Generalstreik für die Geiseln

von Redaktion

„Wir lassen sie nicht im Stich“: Angehörige, Freunde und Unterstützer der Hamas-Geiseln nehmen an einem Protest auf der Küstenstraße außerhalb des Kibbuz Yakum teil. © Ilia Yefimovich/dpa

Tel Aviv/Gaza – Der Schmerz treibt die Menschen auf die Straße, und die Wut: Nach dem Fund der Leichen von sechs Geiseln im Gazastreifen hat sich in Israel der Druck auf die Regierung massiv verstärkt. Ein großer Streik und die größten Massenproteste in Tel Aviv seit Kriegsbeginn sollten Regierungschef Benjamin Netanjahu dazu bewegen, einen Deal mit der islamistischen Hamas einzugehen. Ziel: die Freilassung der verbliebenen Geiseln.

Die Angehörigen der Entführten fordern das seit Monaten. Doch so kraftvoll wie in den vergangenen zwei Tagen tönte die Forderung bisher nicht durchs Land. Schon am Sonntagabend gingen die Menschen in Tel Aviv auf die Straßen – laut den Organisatoren waren es rund 300 000, landesweit eine halbe Million. „Wir werden sie nicht im Stich lassen“, skandierten sie mit Blick auf das Schicksal der verbliebenen 101 Geiseln. Sie marschierten mit blau-weißen Nationalflaggen auf zentralen Straßen der Stadt. Auf einer Bühne waren symbolisch die Särge der sechs getöteten Geiseln aufgebahrt. Stellenweise kam es zu Ausschreitungen.

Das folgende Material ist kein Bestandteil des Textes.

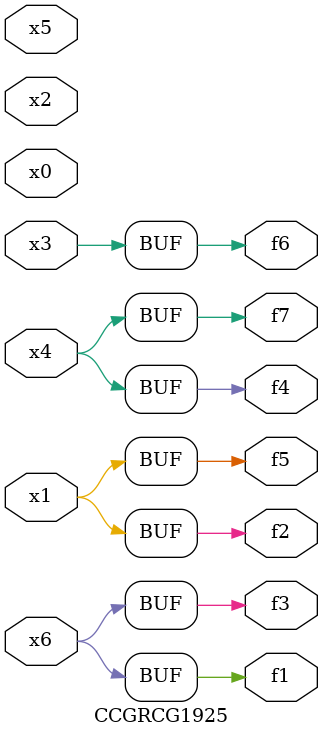
<source format=v>
module CCGRCG1925(
	input x0, x1, x2, x3, x4, x5, x6,
	output f1, f2, f3, f4, f5, f6, f7
);
	assign f1 = x6;
	assign f2 = x1;
	assign f3 = x6;
	assign f4 = x4;
	assign f5 = x1;
	assign f6 = x3;
	assign f7 = x4;
endmodule

</source>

Für Montag rief dann der einflussreiche Gewerkschaftsdachverband Histadrut zum Generalstreik auf. „Wir können nicht weiter zuschauen“, sagte Gewerkschaftsboss Arnon Bar David. „Wir müssen einen Deal abschließen, ein Deal ist wichtiger als alles andere.“ Die Beschäftigten vieler Organisationen und Behörden schlossen sich an, auch viele Städte und Gemeinden. Zwar beendete ein Arbeitsgericht den Generalstreik vorzeitig – aber das Signal kam an.

Hintergrund der neu entfachten Wut ist der Schock, der Israel am Sonntagmorgen heimsuchte. Da gab die Armee bekannt, dass die Leichen von sechs Geiseln in einem Tunnel im südlichen Gazastreifen gefunden wurden – sie wurden offenbar kurz zuvor von ihren Entführern erschossen. Die Demonstranten geben der Regierung um Ministerpräsident Benjamin Netanjahu eine Mitschuld daran. Denn die Verhandlungen über eine Freilassung der Geiseln laufen seit Monaten schleppend.

Am Montagabend rang sich Netanjahu zumindest zu einer Geste durch und bat die Angehörigen der Toten um Vergebung. „Ich bitte Sie um Vergebung, sie nicht lebend zurückgebracht zu haben“, sagte er bei einer im Fernsehen übertragenen Pressekonferenz. „Wir waren nah dran, aber es ist uns nicht gelungen.“

Zugleich drohte er aber mit Vergeltung. „Die Hamas wird einen hohen Preis dafür zahlen.“ Bei den Verhandlungen über eine Waffenruhe will Netanjahu wohl nicht nachgeben. Israel müsse über das Gebiet an der Grenze zwischen dem Gazastreifen und Ägypten die Kontrolle behalten, sagte er. Dadurch werde sichergestellt, dass die verbliebenen Geiseln „nicht aus dem Gazastreifen herausgeschmuggelt werden“.

Israels Rückzug aus dem sogenannten Philadelphi-Korridor gehört zu den zentralen Streitpunkten bei den Verhandlungen, die nicht nur eine Waffenruhe in dem Palästinensergebiet, sondern auch die Freilassung aller verbliebenen aus Israel in den Gazastreifen verschleppten Geiseln zum Ziel haben. Die USA dringen gemeinsam mit den anderen beiden Vermittlern Ägypten und Katar seit Monaten darauf. US-Präsident Joe Biden warf Netanjahu gestern in Washington vor, nicht genug für einen Deal zu tun.

Israels Präsident Izchak Herzog bat die Angehörigen der getöteten Geisel Hersh Goldberg-Polin um Vergebung, „dass es uns nicht gelungen ist, euren Hersh lebendig zurückzubringen“. In seiner Trauerrede auf der Beerdigung des 23-Jährigen sagte er, man müsse nun „die retten, die noch gerettet werden können“.